Exercise text:
+---+
If anti-inflammatory action is needed in these patients, one should opt for non-steroidal anti-inflammatory drugs (NSAIDs) with anti-viral activity. Based on the recent literature on SARS-CoV-2, there is some emerging evidence for NSAIDs such as indomethacin [40], naproxen [41], flurbiprofen [42], and ibuprofen [42] demonstrating (mostly proven in vitro) anti-viral activity. However, the appropriateness of using antipyretics to treat infectious fever and their effects on the immune system, and clinical outcome remain highly uncertain in this context [40]. Further, there may also be some exciting role of specific NSAIDs that directly target cyclooxygenase-2 (COX-2 inhibitors), an enzyme responsible for inflammation and pain inhibitors, such as celecoxib. Recent experiences in influenza infections showed that the administration of selective COX-2 inhibitors may indeed improve the clinical course of highly pathogenic human invasive viral infections [43]. COX-2 is critical in the inflammatory response process, and deficiency/inhibition of COX-2 results in decreased inflammation and proinflammatory cytokine release, which in turn lead to reduced morbidity and improved survival [44].
+---+
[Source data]

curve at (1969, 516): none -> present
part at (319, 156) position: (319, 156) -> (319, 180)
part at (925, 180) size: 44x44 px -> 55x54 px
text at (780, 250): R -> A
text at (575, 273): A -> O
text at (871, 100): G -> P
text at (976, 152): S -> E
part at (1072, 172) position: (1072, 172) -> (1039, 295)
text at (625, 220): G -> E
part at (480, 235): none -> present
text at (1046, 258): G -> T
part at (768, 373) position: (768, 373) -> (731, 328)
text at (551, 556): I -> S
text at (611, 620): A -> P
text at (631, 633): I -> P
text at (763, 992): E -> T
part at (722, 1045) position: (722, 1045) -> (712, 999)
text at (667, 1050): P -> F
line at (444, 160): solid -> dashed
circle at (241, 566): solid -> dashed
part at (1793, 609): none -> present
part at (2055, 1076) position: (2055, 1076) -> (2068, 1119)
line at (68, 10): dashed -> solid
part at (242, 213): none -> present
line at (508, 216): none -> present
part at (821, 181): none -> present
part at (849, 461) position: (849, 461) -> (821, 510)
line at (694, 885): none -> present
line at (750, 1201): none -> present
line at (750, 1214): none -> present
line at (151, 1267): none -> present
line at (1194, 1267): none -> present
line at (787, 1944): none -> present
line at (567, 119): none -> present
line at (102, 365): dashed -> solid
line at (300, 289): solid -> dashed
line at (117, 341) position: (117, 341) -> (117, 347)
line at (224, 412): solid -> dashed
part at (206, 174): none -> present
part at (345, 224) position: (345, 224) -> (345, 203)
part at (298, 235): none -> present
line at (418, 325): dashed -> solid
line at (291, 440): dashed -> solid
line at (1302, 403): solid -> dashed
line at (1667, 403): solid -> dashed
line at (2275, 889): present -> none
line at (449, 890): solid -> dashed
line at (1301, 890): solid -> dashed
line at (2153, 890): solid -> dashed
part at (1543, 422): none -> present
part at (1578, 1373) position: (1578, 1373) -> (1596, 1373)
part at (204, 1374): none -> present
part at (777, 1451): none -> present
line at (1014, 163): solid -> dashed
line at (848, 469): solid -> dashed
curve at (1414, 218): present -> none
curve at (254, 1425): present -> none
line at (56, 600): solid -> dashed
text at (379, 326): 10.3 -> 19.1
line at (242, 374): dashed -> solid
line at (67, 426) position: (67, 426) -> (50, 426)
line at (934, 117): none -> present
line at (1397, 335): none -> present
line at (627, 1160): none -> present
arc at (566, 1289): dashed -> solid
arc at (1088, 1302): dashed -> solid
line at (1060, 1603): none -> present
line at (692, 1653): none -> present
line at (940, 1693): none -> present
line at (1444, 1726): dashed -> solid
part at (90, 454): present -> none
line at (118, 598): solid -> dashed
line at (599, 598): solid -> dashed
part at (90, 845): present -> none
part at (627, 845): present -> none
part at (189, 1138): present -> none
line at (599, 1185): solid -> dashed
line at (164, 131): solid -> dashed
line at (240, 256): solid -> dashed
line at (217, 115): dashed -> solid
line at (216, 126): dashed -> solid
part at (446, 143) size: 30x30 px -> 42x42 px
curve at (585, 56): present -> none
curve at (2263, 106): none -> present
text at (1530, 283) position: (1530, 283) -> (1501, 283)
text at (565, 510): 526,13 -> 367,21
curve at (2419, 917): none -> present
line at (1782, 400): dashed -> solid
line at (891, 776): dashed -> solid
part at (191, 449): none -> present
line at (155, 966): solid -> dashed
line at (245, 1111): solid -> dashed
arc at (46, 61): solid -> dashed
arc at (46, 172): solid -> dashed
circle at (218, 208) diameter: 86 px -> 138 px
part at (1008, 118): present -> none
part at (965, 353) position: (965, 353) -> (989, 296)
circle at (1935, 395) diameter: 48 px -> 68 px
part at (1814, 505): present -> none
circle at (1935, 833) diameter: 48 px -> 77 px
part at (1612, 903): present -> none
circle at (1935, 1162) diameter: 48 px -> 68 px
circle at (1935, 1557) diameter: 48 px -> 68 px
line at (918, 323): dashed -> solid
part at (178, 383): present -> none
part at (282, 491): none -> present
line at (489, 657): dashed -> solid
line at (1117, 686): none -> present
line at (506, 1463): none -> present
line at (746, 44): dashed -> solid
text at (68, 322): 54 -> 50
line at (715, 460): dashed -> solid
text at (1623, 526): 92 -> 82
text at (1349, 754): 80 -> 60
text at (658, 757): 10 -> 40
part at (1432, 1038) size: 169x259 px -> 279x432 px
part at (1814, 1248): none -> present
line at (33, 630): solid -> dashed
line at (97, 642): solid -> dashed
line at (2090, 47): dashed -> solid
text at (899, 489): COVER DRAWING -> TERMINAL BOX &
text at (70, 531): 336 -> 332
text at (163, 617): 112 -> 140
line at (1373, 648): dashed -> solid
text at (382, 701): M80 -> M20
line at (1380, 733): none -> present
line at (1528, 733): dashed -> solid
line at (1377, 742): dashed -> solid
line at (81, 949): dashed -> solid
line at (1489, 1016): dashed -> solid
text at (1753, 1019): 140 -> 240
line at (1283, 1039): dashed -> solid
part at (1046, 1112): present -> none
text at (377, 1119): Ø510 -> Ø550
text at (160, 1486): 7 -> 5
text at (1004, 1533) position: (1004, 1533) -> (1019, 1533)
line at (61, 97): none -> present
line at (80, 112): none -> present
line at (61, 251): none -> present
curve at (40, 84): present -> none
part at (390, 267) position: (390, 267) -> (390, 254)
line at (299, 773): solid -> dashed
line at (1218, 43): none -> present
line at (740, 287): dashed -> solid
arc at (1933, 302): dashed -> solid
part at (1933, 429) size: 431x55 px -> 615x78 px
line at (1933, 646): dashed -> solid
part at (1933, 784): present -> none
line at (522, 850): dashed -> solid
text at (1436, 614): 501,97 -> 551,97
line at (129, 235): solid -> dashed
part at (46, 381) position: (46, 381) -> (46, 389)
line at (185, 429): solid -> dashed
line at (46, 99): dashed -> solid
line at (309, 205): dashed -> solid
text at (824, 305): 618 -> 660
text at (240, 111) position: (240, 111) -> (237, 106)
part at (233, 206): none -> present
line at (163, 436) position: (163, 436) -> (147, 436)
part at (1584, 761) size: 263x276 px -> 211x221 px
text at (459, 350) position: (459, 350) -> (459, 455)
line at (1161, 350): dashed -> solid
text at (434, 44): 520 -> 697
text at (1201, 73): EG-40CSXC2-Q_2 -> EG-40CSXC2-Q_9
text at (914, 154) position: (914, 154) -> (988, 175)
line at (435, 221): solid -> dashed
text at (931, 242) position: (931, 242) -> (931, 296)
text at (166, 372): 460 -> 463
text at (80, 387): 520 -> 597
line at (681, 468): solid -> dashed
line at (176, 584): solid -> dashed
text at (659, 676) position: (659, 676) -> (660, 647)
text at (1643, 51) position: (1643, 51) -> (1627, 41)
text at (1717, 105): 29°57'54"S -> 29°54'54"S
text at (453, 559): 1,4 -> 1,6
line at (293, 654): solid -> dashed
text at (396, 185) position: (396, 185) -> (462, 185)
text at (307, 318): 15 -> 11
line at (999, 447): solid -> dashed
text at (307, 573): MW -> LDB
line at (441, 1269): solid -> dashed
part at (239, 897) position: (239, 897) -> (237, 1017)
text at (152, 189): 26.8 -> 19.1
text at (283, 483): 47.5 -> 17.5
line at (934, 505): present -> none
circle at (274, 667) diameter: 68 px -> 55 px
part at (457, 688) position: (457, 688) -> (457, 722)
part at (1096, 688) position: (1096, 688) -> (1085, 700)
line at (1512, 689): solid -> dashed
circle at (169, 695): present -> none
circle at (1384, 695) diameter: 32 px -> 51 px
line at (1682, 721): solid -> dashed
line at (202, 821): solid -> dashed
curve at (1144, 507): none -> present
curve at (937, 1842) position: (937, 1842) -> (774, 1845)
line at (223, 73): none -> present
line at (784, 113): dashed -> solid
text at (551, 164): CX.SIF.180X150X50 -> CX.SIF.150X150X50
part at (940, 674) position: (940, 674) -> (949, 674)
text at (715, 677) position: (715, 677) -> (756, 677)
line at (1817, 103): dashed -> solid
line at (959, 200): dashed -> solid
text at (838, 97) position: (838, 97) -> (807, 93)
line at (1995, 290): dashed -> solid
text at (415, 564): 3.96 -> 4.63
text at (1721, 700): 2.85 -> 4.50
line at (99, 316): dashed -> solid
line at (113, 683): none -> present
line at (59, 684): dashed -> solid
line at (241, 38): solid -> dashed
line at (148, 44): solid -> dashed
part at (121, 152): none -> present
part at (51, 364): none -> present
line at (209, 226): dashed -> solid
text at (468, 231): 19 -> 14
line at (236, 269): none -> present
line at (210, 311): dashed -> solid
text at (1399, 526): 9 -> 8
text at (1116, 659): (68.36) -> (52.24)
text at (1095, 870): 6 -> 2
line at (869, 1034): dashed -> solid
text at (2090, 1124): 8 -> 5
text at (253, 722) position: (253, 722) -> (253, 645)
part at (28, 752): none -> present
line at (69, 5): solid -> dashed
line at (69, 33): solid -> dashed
+---+
Please name the NSAIDs that, according to the passage on NSAIDs and SARS-CoV-2, show emerging evidence of anti-viral activity.

Indomethacin, naproxen, flurbiprofen, and ibuprofen.